[Start of Data for this exercise]

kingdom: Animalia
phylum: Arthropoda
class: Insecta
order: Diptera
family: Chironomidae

[End of Data for this exercise]
[Start of Data for this exercise]

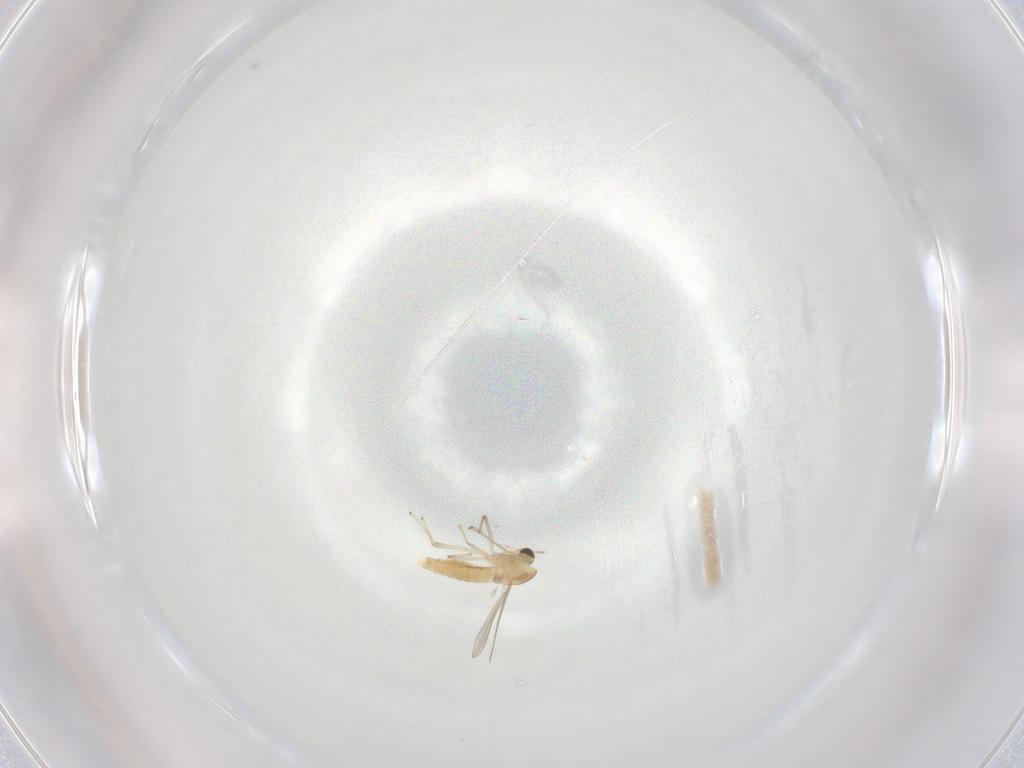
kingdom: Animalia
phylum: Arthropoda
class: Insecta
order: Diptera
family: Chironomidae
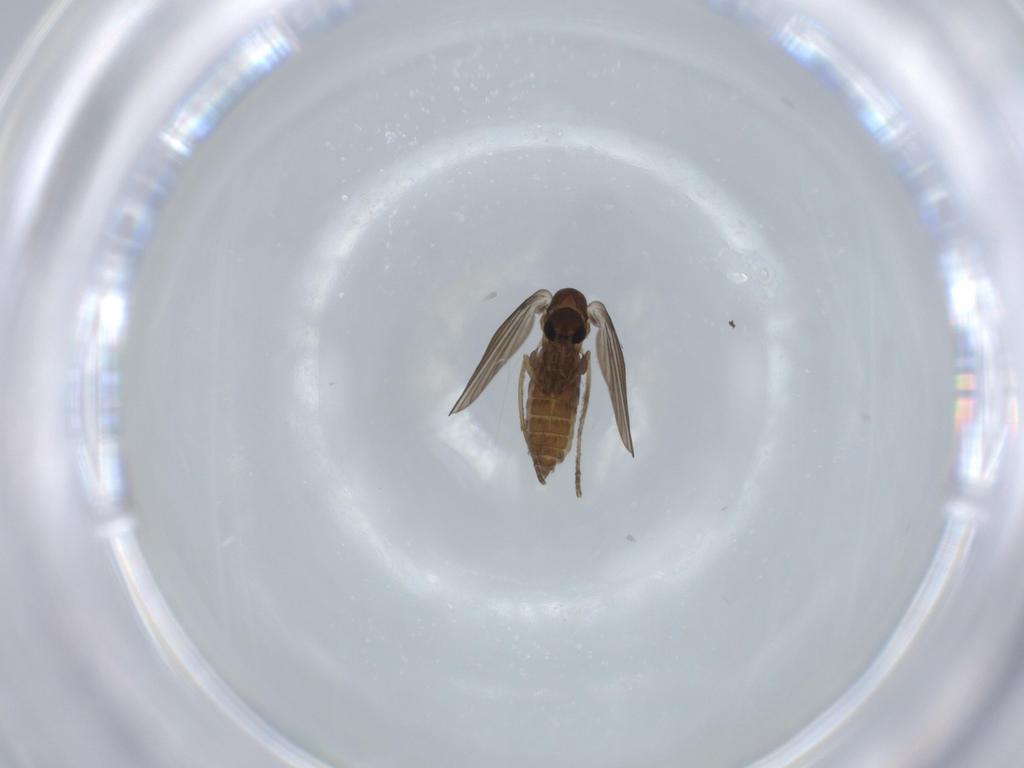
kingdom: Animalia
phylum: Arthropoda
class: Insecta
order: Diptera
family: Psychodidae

[End of Data for this exercise]
[Start of Data for this exercise]

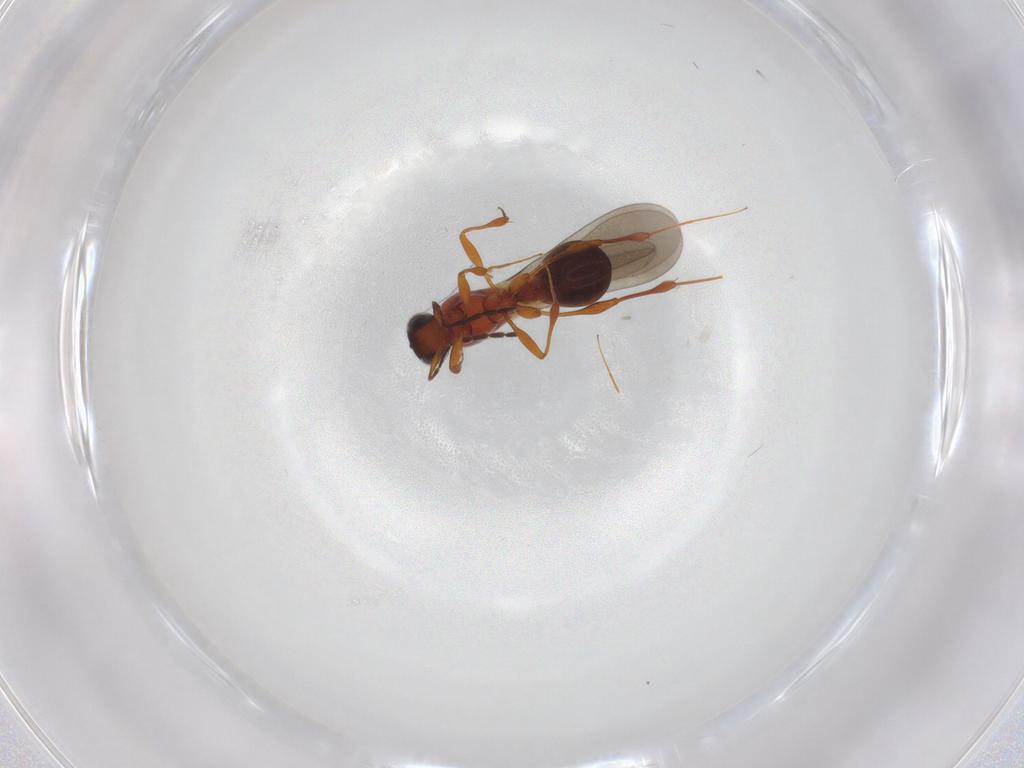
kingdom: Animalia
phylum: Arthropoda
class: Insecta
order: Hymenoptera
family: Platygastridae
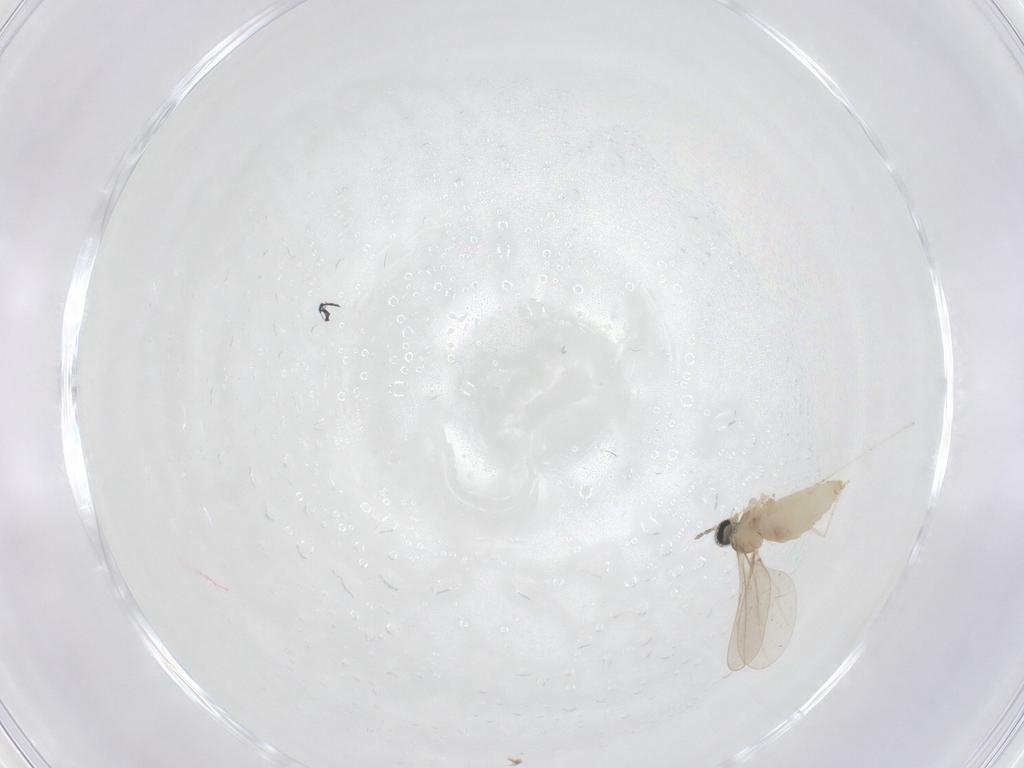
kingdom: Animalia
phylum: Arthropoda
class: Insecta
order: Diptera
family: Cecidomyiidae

[End of Data for this exercise]

=== Exercise objective ===
Count the lines in the records above that contain the string "family", treating uppercase and lowercase as different, and give only the number.

=== Solution ===
5